Availability Management determines the appropriate fault tolerance mechanism to use for a given service based on service failure modes and perceived threats, and determines the resource pool needed to achieve desired availability. This is where much of our design and development work has been done.
Service Renegotiation makes it possible to change the logical organization of an application by binding clients to alternate services if the desired service should become unavailable or degrades in performance. The rebinding can be to an equivalent, but distinct service (e.g., a different server having the same maps), or to a similar, but acceptable service (e.g., a different server with maps of the same area but at lower resolution). Alternatively, the same service connection can be maintained but at a lower quality of service (e.g., more errors or slower). In addition to allowing rebinding to service alternatives when services fail, service renegotiation can represent a fallback position if the costs of assuring service availability become unacceptably high. Service renegotiation requires specifications of client-service connections well beyond those currently used in OSAs, and will be a main focus of our project in the next year.

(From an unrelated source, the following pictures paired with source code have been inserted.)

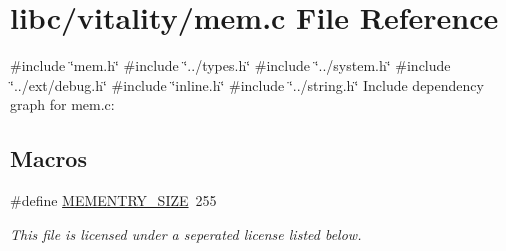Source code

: \hypertarget{a00107}{}\section{libc/vitality/mem.c File Reference}
\label{a00107}
{\ttfamily \#include \char`\"{}mem.\+h\char`\"{}}\newline
{\ttfamily \#include \char`\"{}../types.\+h\char`\"{}}\newline
{\ttfamily \#include \char`\"{}../system.\+h\char`\"{}}\newline
{\ttfamily \#include \char`\"{}../ext/debug.\+h\char`\"{}}\newline
{\ttfamily \#include \char`\"{}inline.\+h\char`\"{}}\newline
{\ttfamily \#include \char`\"{}../string.\+h\char`\"{}}\newline
Include dependency graph for mem.\+c\+:
\subsection*{Macros}
\begin{DoxyCompactItemize}
\item 
\#define \hyperlink{a00107_a48623ea6ed429e2f046b49041dde1dc5_a48623ea6ed429e2f046b49041dde1dc5}{M\+E\+M\+E\+N\+T\+R\+Y\+\_\+\+S\+I\+ZE}~255
\begin{DoxyCompactList}\small\item\em This file is licensed under a seperated license listed below. \end{DoxyCompactList}\end{DoxyCompactItemize}
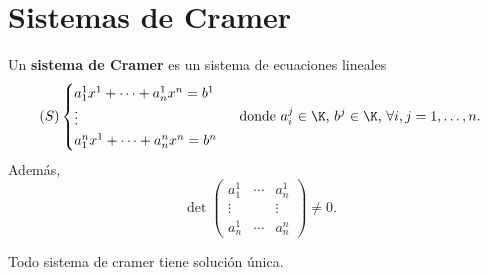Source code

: \section{Sistemas de Cramer}

\begin{fdefinition}
\normalfont Un \textbf{sistema de Cramer} es un sistema de ecuaciones lineales
\[
\left(S\right) 
\begin{cases}
a^{1}_{1}x^{1} + \cdots + a^{1}_{n}x^{n} = b^{1} \\
\vdots \\
a^{n}_{1}x^{1}+\cdots + a^{n}_{n}x^{n} = b^{n}
\end{cases}
\text{ donde $\displaystyle a^{j}_{i} \in \K $, $\displaystyle b^{j} \in \K $, $\displaystyle \forall i, j = 1, \ldots, n $.}
\]
Además, 
\[\det \begin{pmatrix} a^{1}_{1} & \cdots & a^{1}_{n}\\
\vdots & & \vdots \\
a^{1}_{n} & \cdots & a^{n}_{n}\end{pmatrix} \neq 0 .\]
\end{fdefinition}

\begin{ftheorem}[]
\normalfont Todo sistema de cramer tiene solución única.
\end{ftheorem}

The OSA Survivability Service configures and reconfigures applications using currently available resources in an attempt to avoid know threats. It uses a collection of environment models describing resources, threats, and overall situation in determining what to do. These models are defined roughly at present.

We are building a Survivability Service prototye, including a market mechanism for resource allocation, simple models and model evolution to drive survivability decisions under changing conditions, specifications of how to rebind logically equivalent or similar services, and some visualization. This will allow demonstration of a cohesive part of the Survivability Service by the middle part of 1998. A concept demonstration of part of this currently exists.

We are interested in attending this workshop in order to trade ideas about object abstractions and joints, and to contribute to a discussion of how different behaviors applied at the same joint should be allowed to interact.